The Art of Alfred Hitchcock
Through December 27
Museum of Fine Arts, Boston
465 Huntington Ave., Boston
$11, 617-267-9300
 
As artistic and intellectual as his style could be, Alfred Hitchcock’s chief concern as a filmmaker was to manipulate the emotions—supposedly, he once said he’d have preferred to just be able to do this directly, and not have to make movies. We’re glad he was forced to make movies, and you’ll be able to catch some of the best here. 
 
HOT TICKETS
Pile
Thursday, 9:30 p.m.
Great Scott
1222 Comm.
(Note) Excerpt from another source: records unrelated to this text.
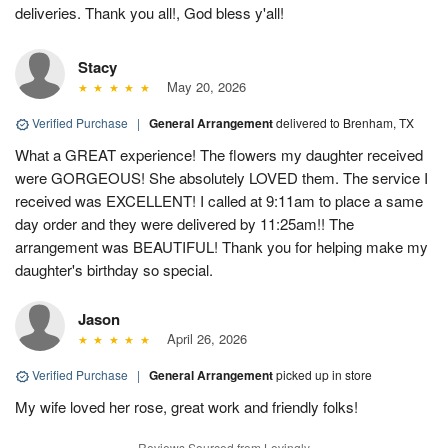
deliveries. Thank you all!, God bless y'all!
Stacy
May 20, 2026
Verified Purchase
|
General Arrangement
delivered to Brenham, TX
What a GREAT experience! The flowers my daughter received
were GORGEOUS! She absolutely LOVED them. The service I
received was EXCELLENT! I called at 9:11am to place a same
day order and they were delivered by 11:25am!! The
arrangement was BEAUTIFUL! Thank you for helping make my
daughter's birthday so special.
Jason
April 26, 2026
Verified Purchase
|
General Arrangement
picked up in store
My wife loved her rose, great work and friendly folks!
Reviews Sourced from Lovingly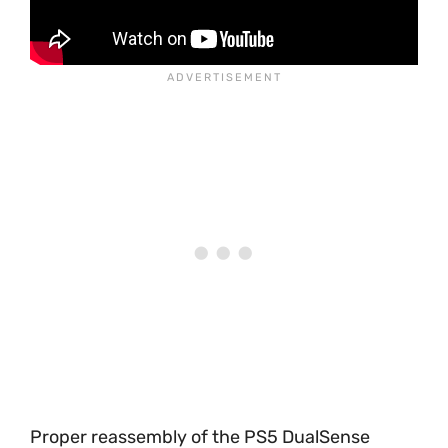
Proper reassembly of the PS5 DualSense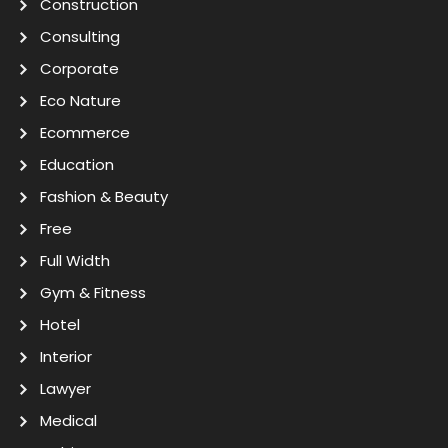
Construction
Consulting
Corporate
Eco Nature
Ecommerce
Education
Fashion & Beauty
Free
Full Width
Gym & Fitness
Hotel
Interior
Lawyer
Medical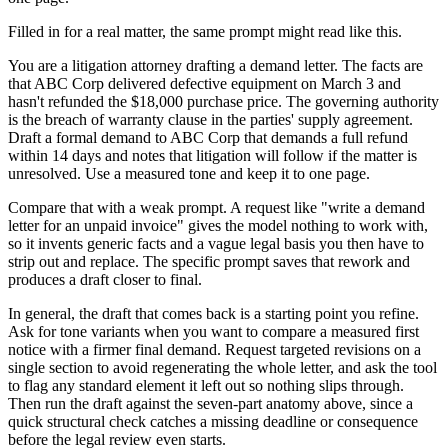
Filled in for a real matter, the same prompt might read like this.
You are a litigation attorney drafting a demand letter. The facts are
that ABC Corp delivered defective equipment on March 3 and
hasn't refunded the $18,000 purchase price. The governing authority
is the breach of warranty clause in the parties' supply agreement.
Draft a formal demand to ABC Corp that demands a full refund
within 14 days and notes that litigation will follow if the matter is
unresolved. Use a measured tone and keep it to one page.
Compare that with a weak prompt. A request like "write a demand
letter for an unpaid invoice" gives the model nothing to work with,
so it invents generic facts and a vague legal basis you then have to
strip out and replace. The specific prompt saves that rework and
produces a draft closer to final.
In general, the draft that comes back is a starting point you refine.
Ask for tone variants when you want to compare a measured first
notice with a firmer final demand. Request targeted revisions on a
single section to avoid regenerating the whole letter, and ask the tool
to flag any standard element it left out so nothing slips through.
Then run the draft against the seven-part anatomy above, since a
quick structural check catches a missing deadline or consequence
before the legal review even starts.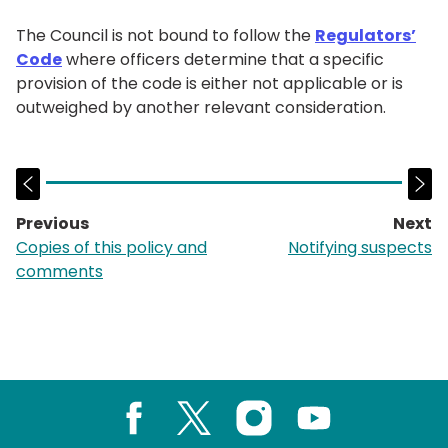
The Council is not bound to follow the
Regulators’
Code
where officers determine that a specific
provision of the code is either not applicable or is
outweighed by another relevant consideration.
Previous
Next
page:
p
Copies of this policy and
Notifying suspects
comments
Facebook
X
Instagram
Youtube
Ave., Allston
$8, 18+, 800-745-3000
 
The noisy, contorted indie rock act Pile begins a residency at the Great Scott tonight. Staples of the local underground scene, they’re one of the few bands who can still surprise and excite with the old loud-quiet-loud dynamic. They released a new album, “You’re Better Than This”, in March on Brooklyn label Exploding in Sound records. 
 
Rebirth Brass Band
Friday, 7:30 p.m.
The Sinclair
52 Church St., Cambridge
$25, 18+, 800-745-3000
 
This New Orleans brass ensemble, familiar to fans of HBO’s “Treme”, has carved out their own unique niche since their formation in the early 80’s, mixing funk and hip-hop with the grand tradition of brass bands in their home city. If they can’t get you on the dance floor, or at least bobbing your head, probably nothing can.  
 
Vanessa Carlton
Monday, 8 p.m.
Brighton Music Hall
159 Brighton Ave., Allston
$15, 800-745-3000
 
Remember Vanessa Carlton, whose piano pop hit “A Thousand Miles” seemed ubiquitous back in 2002? To many she’s a one-hit wonder, but the singer-songwriter’s muse has continued to evolve and deepen ever since. Her latest, “Liberman”, dropped in October. Those who remember her early 00’s work will find her current sound more introspective and subtle, less dramatic but perhaps more substantive.